START Source material

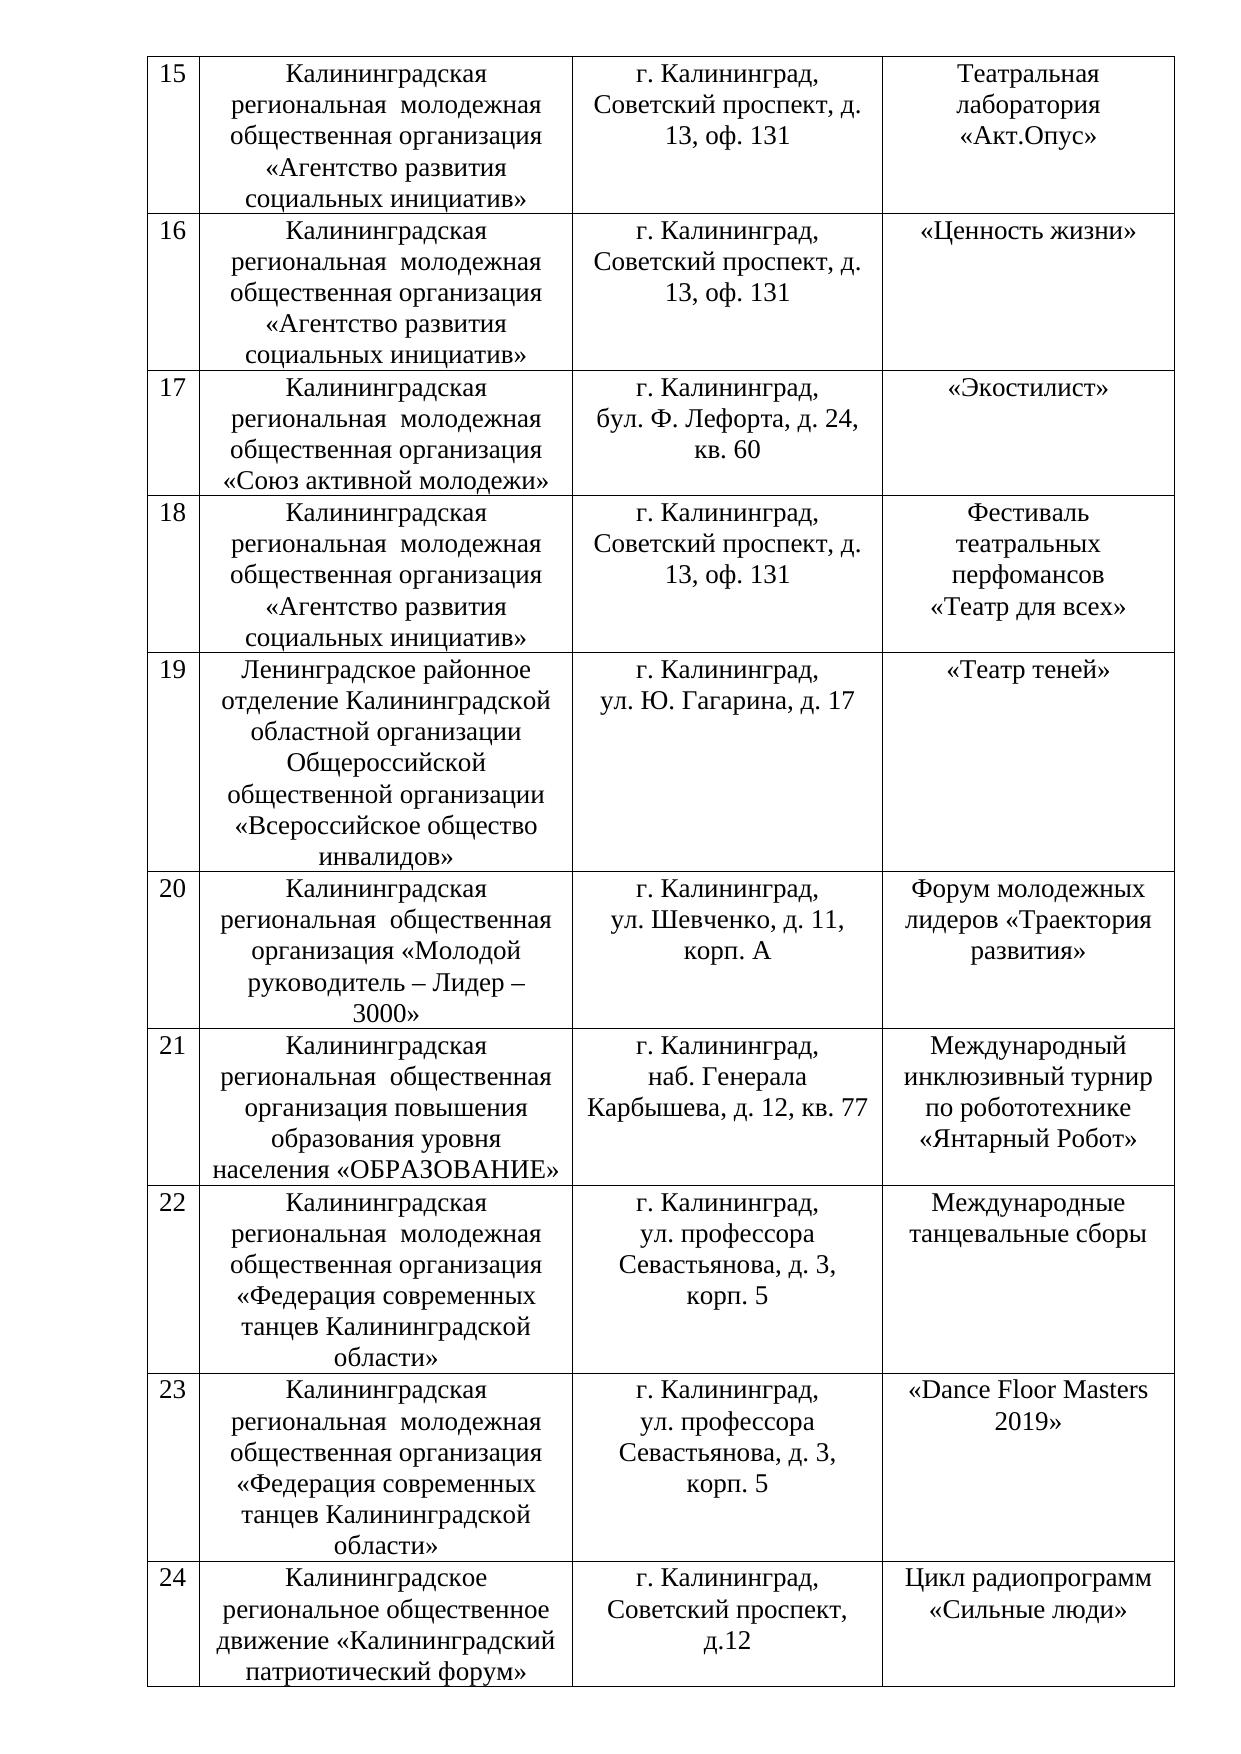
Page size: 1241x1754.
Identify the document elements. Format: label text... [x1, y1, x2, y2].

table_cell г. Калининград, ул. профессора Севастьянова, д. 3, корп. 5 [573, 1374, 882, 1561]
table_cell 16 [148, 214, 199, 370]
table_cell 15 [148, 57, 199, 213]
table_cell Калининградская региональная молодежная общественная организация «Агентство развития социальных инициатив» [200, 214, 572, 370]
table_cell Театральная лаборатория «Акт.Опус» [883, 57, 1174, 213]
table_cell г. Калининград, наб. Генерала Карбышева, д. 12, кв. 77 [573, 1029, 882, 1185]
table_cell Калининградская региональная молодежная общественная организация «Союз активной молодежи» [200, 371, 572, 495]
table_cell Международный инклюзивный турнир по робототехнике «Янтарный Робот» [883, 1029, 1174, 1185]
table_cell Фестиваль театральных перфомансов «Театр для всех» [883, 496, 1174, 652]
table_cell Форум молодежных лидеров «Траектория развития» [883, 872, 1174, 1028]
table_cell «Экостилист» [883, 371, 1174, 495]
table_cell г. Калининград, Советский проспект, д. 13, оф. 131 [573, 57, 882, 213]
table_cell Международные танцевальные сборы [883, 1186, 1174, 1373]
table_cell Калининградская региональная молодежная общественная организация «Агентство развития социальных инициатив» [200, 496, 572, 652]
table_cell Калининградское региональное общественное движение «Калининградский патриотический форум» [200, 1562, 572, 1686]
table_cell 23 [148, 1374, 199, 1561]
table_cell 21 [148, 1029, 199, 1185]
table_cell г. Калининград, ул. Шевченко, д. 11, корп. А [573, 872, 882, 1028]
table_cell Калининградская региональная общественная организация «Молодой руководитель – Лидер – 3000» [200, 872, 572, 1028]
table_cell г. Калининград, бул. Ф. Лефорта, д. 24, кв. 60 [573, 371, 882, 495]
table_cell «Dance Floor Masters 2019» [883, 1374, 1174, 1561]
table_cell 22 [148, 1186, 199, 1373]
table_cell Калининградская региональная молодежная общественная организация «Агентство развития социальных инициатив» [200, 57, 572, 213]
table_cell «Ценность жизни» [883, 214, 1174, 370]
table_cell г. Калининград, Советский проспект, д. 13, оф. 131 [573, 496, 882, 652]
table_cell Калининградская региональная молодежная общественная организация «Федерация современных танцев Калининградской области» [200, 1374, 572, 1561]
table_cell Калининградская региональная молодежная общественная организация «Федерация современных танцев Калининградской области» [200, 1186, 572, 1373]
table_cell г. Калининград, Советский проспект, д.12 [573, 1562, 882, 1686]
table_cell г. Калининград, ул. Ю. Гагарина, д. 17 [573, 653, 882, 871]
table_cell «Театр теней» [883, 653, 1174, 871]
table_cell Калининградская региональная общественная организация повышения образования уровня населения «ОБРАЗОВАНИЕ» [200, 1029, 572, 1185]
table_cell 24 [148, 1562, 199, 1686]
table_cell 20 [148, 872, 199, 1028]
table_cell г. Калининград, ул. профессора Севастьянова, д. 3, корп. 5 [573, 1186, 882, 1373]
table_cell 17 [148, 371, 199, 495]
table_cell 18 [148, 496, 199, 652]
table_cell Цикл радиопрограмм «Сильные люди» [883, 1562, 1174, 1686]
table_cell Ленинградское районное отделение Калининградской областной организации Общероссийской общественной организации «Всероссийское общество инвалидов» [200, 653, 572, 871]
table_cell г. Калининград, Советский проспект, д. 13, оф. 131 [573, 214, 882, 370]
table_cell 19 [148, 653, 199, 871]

END Source material

> [About this task]
Copy every line above that includes the string "развития".

> [Task result]
table_cell Калининградская региональная молодежная общественная организация «Агентство развития социальных инициатив» [200, 214, 572, 370]
table_cell Форум молодежных лидеров «Траектория развития» [883, 872, 1174, 1028]
table_cell Калининградская региональная молодежная общественная организация «Агентство развития социальных инициатив» [200, 496, 572, 652]
table_cell Калининградская региональная молодежная общественная организация «Агентство развития социальных инициатив» [200, 57, 572, 213]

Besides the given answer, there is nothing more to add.